Прощание с ангелами - [92]

Шрифт
Интервал

«Что ты намерен сделать, мой мальчик?»

«Смотри, смотри, папаша нагрянул из монастыря».

«Ты хорошо обдумал свой поступок?»

«А тебя это очень интересует?»

«Как ты разговариваешь со своим отцом?»

«Извини, просто я забыл, что у меня есть отец. Как же мне надлежит говорить? Так, что ли: «Дорогой папочка, интересует ли это тебя?» Или так: «Почему это тебя интересует, дорогой папочка? Тебя вообще-то когда-нибудь что-нибудь интересовало?» Или можно по-другому: «Почему Ханна должна умереть? Она ведь умрет».

«Можешь упрекать меня сколько хочешь. Но заклинаю, не уезжай».

«Почему?»

«Ради нас. Ради твоей матери».

«Чти отца своего и мать свою, и благо ти будет, и долговечен будешь на земле». А что, если нам слегка изменить четвертую заповедь? К примеру, так: «Чти детей своих, не лги им и не скрывай от них правды. И не притворяйся, будто их любишь, и не пытайся их подкупить, все равно чем».

«Если ты не хочешь остаться ради нас, останься ради себя самого. Тот мир, сынок, — он не для тебя».

«А какой для тебя, ты знаешь?»

Людвиг знал, какой для него. Тот, что здесь, — мир вне мира. Он это понял очень поздно, может быть, слишком поздно. Пойми он это раньше, еще до появления Анны, было бы куда лучше. Какая она противная, когда бранится, лицо толстое, с красными пятнами, но он все равно любит ее — больше, чем господа бога своего, чем детей, любит греховной любовью.

«Все это дам тебе, если, падши, поклонишься мне».

— Прочь, прочь отсюда! — закричал он вдруг, громче, чем она, и замахал руками, словно отбиваясь от невидимого врага, и Анне на минуту почудилось, будто он лишился рассудка. Лицо его и впрямь казалось ужасным, оно стало еще бледней, черты застыли, рот приоткрылся. «Прочь! Прочь!» В голосе его смешался гнев и страх, и Анна вдруг испугалась, испугалась этого многотерпеливого дурачка, к которому до сих пор не испытывала ничего, кроме презрения. Когда он ринулся к ней, размахивая руками, она отпрянула и, однако же, испытала чувство удовлетворения: наконец-то ей удалось так его разозлить, что он больше не помнил себя.

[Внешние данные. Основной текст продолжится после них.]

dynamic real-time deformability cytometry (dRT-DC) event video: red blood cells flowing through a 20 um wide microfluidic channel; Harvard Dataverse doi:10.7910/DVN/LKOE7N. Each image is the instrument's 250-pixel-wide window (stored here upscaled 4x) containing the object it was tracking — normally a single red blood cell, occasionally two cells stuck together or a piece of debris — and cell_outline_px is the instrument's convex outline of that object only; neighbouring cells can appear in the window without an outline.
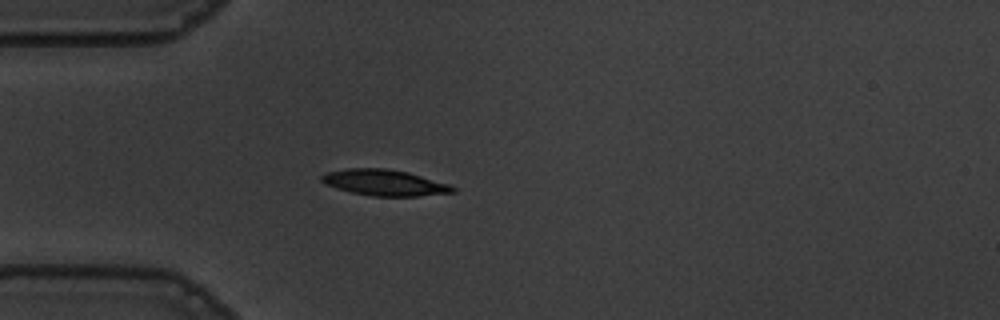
{"species": "common noctule bat (a hibernating species)", "species_latin": "Nyctalus noctula", "temperature_condition": "warm", "stored_images_in_passage": 41, "camera_frame_rate_fps": 3000, "um_per_image_px": 0.085, "animal": {"sex": "male", "body_mass_g": 19.5, "forearm_length_mm": 54.6}, "frame": {"image": 1, "passage_image": 1, "time_ms": 0.0, "image_size_px": [1000, 320], "cell_outline_px": [[456, 192], [420, 196], [372, 196], [352, 192], [336, 188], [320, 180], [320, 176], [328, 172], [348, 168], [384, 168], [408, 172], [448, 184], [456, 188]], "centroid_in_image_um": [32.7, 15.52], "position_along_channel_um": 52.3, "area_um2": 19.71}}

— Людвиг, что с тобой? — воскликнула она в испуге, удивлении, восторге, споткнулась о табуретку и, чтобы не упасть, схватилась за стол, опрокинув мадонну. Тогда он, словно стряхнув наваждение, остановился, уронил руки, тяжело дыша, прислонился к шлифовальному кругу и прошептал тихо, едва слышно: «Уходи!» Она не шелохнулась, и он уже вторично не прошептал, а прорычал, вложив всю свою силу в одно слово: «Уходи!»

Анна не посмела взять со стола свою сумку, чтобы не проходить мимо Людвига. Но Людвиг, словно израсходовав последние силы, стоял, прислонясь к шлифовальному кругу, неподвижный, обмякший, правое плечо выше левого. И тут к ней снова вернулась храбрость и злость.

— Боже мой, во что ты превратился, — сказала она. — Неужели ты вообще не сохранил никаких чувств к своей семье? Что ты за человек!

После ее ухода Людвиг подошел к табуретке, сел, глянул на мадонну — сувенир из Лурда, богоматерь и одновременно бутылка, — поднял ее обеими руками и снова поставил, как прежде.

5

Целый день Вестфаль дожидался обещанного укола, но когда заявился кальфактор и сказал: «А ну, подставляй задницу, у тебя, кроме костей, и нет ничего», ему вдруг расхотелось получать какие бы то ни было инъекции. Он почувствовал укус иглы. Кальфактор был настоящий садист, он нарочно уколол поближе к кости, потом выдернул иглу: «Это же не человеческая кожа, а подметка какая-то» — и уколол вторично, и начал медленно вводить лекарство в тело, так медленно, что мышцы выталкивали жидкость.

— Кончай! Выдерни иглу! — закричал Вестфаль и перекатился на бок, но от этого стало еще больней. Все в нем восставало против сна, теперь он не хотел спать, он даже боялся уснуть. Во рту все больше пересыхало, сердце колотилось все громче, ему казалось, что он вот-вот задохнется. Лежать было мучительно, он хотел встать, вылез из постели, но рухнул на пол — ноги его не держали. Бахман крикнул кальфактора, тот вернулся и поднял его на койку.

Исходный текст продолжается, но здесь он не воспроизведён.